In this alternate timeline, which sports some familiar British political names, the metabolic rate of technology has been revved up thanks mostly to one great man, Alan Turing, who was an actual computer genius and World War II codebreaker, who in McEwan’s world does not die in 1954 at age 41, after being prosecuted by the British government for his homosexuality. Instead, he’s thinking and creating into a lively old age, after having chosen a spell of prison instead of chemical castration, and now lives openly gay in a London suburb.

Charlie alternately repents of and embraces his purchase of Adam as his feelings toward the “manufactured human with plausible intelligence” ebb and flow with Adam’s annoyingly insatiable curiosity about a world Charlie had become jaded on. He is, however, happy enough to use Adam’s fleet calculating power for day-trading.

Disappointingly Familiar

There is an inescapable past-tense, second-hand feel to the broad political and cultural references. Things happen opposite the way they really did, or to other people, all from a remove. There’s a deep dive into some things, like The Falklands, but little about other aspects of this world, leaving it lopsided. 

Is Margaret Thatcher on Twitter? Is there a Twitter? We do learn The Beatles are all alive and have released a florid comeback album, to mixed reviews. There’s a nice bit about the unintended hazards of self-driving cars. But overall the landscape seems disappointingly familiar (not even a flying car for laughs), the period details wedged in.

Perhaps I’m spoiled by the immersive pungency of McEwan’s previous novels, but Machines’ world feels two-dimensional, dutifully conjuring up a general mood and place that is not integrated into the story, like the mid-1970s setting of Sweet Tooth, or On Chesil Beach’s capture of the early 1960s.

National tragedies lead to harsh unemployment and huge protests, but even when Charlie is caught up in one, it feels like it’s taking place on another street. His character’s bird’s-eye perch feels less like a personal view and more of a gloss of McEwan’s own thinking. Charlie is isolated by his homebound, day-trader job, an insularity that muffles the conceit of immersion into a particular time and place. The cast feels underpopulated.

McEwan seems to be going for the idea that humans will struggle to deal with androids that are too lifelike, old news to anyone who has seen The Terminator or read any of a myriad of other robot tales. And not enough is made out of the counterfactual 1980s milieu—perhaps McEwan picked an earlier decade so he could plausibly write about Turing?

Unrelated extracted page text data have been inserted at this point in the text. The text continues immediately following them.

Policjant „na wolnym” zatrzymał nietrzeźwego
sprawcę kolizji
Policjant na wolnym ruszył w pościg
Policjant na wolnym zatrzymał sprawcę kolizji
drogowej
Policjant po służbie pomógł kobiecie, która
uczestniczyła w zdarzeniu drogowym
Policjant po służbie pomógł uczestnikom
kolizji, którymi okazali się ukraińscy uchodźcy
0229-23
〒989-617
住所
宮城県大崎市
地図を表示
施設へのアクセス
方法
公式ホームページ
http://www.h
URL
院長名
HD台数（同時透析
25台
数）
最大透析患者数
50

He previously tried to tackle Turing in the 1970s but was flummoxed by a lack of primary sources on the security-sensitive topic, so Turing only featured glancingly in the resulting BBC television play, The Imitation Game (1980) about the British breaking German military codes during World War II. A contemporaneous London Review of Books piece by McEwan included this harbinger: “I knew that Turing would have to be invented.” In Machines, the novelist indeed constructs an entire future for Turing, and he and Charlie eventually interact.

Consolations

Although it’s not top-shelf McEwan, Machines Like Me has many consolations, as anything written by him would.

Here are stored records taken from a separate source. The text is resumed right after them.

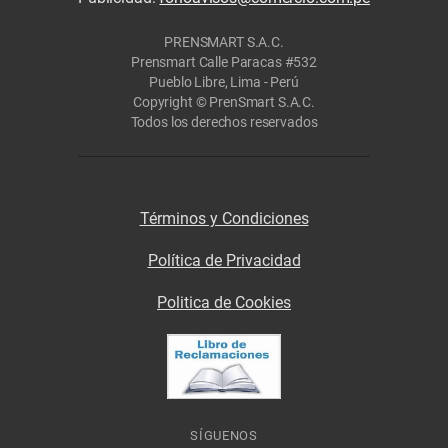
PRENSMART S.A.C.
Prensmart Calle Paracas #532
Pueblo Libre, Lima - Perú
Copyright © PrenSmart S.A.C.
Todos los derechos reservados
Términos y Condiciones
Política de Privacidad
Politica de Cookies
SÍGUENOS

While no conservative, he has had a few brushes with the P.C. cops over identity and transgender issues, although he was eventually obliged to bow and scrape. Close attention to Machines Like Me will be rewarded by a few mild jabs in the direction of the hard left, like the “sinister” Trotskyites rioting in support of the Labour Party’s Tony Benn.

The author chooses words like no one else, and Machines is brimming with lovely sentences: “some sweaty U-turns in disobliging traffic” made under duress; the “scent of warm electronics” emanating from Adam after a shocking turn of events; the “long querulous memories” of scowling old bebop fans. Still, Machines must be graded a rare McEwan failure, his own fault for setting the bar so high in his previous work.